Below you will find the recommended resources used to establish such communication, although other network enabling resources will suffice.

• Internet Gateway / Transit Gateway / Any other setup for providing internet access
  • Purpose: Provides network connectivity from scanner VMs to the Prisma Cloud DSPM backend. Scanner VMs should be able to access the internet in order to send events to the Prisma Cloud DSPM backend.
  • Association: Attached to the VPC.

• NAT Gateway
  • Purpose: Provides outbound internet access for scanner VMs in the Private Subnet.
  • Requirements:
    • Subnet: ID of the newly created Public Subnet
    • Elastic IP allocation ID: The newly created Elastic IP Address
  • Association: The newly created Elastic IP Address.

• Private Route Table
  • Purpose: Routes traffic from and to scanner VMs.
  • Routes:
    • CIDR: 0.0.0.0/0
    • Destination: NAT Gateway ID
  • Association: ID of the newly created Private Subnet.

• Public Subnet
  • Requirements:
    • CIDR: At least 256 addresses in the specified CIDR.
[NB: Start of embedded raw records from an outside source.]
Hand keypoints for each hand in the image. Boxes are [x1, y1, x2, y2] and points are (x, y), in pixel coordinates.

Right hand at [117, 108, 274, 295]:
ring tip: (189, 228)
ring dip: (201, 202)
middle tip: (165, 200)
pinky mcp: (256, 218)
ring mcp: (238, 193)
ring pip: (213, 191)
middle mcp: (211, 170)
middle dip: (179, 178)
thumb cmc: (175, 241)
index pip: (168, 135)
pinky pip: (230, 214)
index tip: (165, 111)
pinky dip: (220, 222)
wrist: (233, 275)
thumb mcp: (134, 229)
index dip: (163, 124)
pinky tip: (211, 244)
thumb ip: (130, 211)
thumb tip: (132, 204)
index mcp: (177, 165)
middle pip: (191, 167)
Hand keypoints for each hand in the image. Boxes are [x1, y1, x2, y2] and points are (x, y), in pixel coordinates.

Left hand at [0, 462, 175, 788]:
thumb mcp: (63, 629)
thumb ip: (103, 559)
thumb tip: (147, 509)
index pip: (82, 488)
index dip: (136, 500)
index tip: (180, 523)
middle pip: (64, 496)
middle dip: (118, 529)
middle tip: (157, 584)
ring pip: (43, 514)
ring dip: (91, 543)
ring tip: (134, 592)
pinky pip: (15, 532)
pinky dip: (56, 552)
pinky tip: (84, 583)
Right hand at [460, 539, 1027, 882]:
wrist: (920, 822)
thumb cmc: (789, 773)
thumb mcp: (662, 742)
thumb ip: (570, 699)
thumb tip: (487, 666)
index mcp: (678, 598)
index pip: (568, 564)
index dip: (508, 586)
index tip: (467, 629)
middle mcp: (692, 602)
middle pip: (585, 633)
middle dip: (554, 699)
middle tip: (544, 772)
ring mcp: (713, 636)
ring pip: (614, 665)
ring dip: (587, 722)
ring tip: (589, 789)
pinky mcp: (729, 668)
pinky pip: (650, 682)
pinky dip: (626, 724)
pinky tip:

Recommended value: 10.0.1.0/24

• • • Availability Zone: The same as the Private Subnet

• Public Route Table
  • Purpose: Routes traffic to the Internet Gateway.
  • Routes:
    • CIDR: 0.0.0.0/0
    • Destination: Internet Gateway ID
  • Association: ID of the newly created Public Subnet.

• VPC Endpoints
  • S3 VPC Endpoint:
    • Purpose: Securing and reducing costs for S3 traffic.
    • Requirements:
      • VPC ID: ID of the newly created VPC.
      • Endpoint Type: Gateway.
      • AWS Service: com.amazonaws.<region>.s3
      • Route Tables: ID of the newly created Private Route Table
  • OpenSearch VPC Endpoint (optional):
    • Purpose: allowing VMs to communicate with Opensearch Serverless from a different VPC.
    • Requirements:
      • VPC ID: ID of the newly created VPC.
      • Subnets: ID of the newly created private-subnet for the VPC.
      • Security Groups: Create a new security group with the following properties:
        • VPC: ID of the newly created VPC.
        • Outbound rule:
          • Type: HTTPS (Port 443)
          • Destination: Anywhere-IPv4
        • Inbound rule:
          • Type: HTTPS (Port 443)
          • Source: The newly-created HTTPS Security group ID that allows VMs to communicate with DSPM backend.

Connect additional AWS accounts

After adding a first AWS account and installing Orchestrator in it, you can add more AWS accounts that you want to be monitored by Prisma Cloud DSPM. You can either add an existing Orchestrator to monitor all accounts, or install a new Orchestrator for each account.

1. Add a new account as described above.
2. Select whether you want to use an existing Orchestrator (in which case, you can select the required Orchestrator from the dropdown menu) or deploy a new Orchestrator in this account.
3. Click Generate Template, and add an account by using CloudFormation or Terraform. When added, the new account is listed under Connected Accounts in your AWS configuration page.

If you encounter any scanning issues, refer to the Troubleshooting page.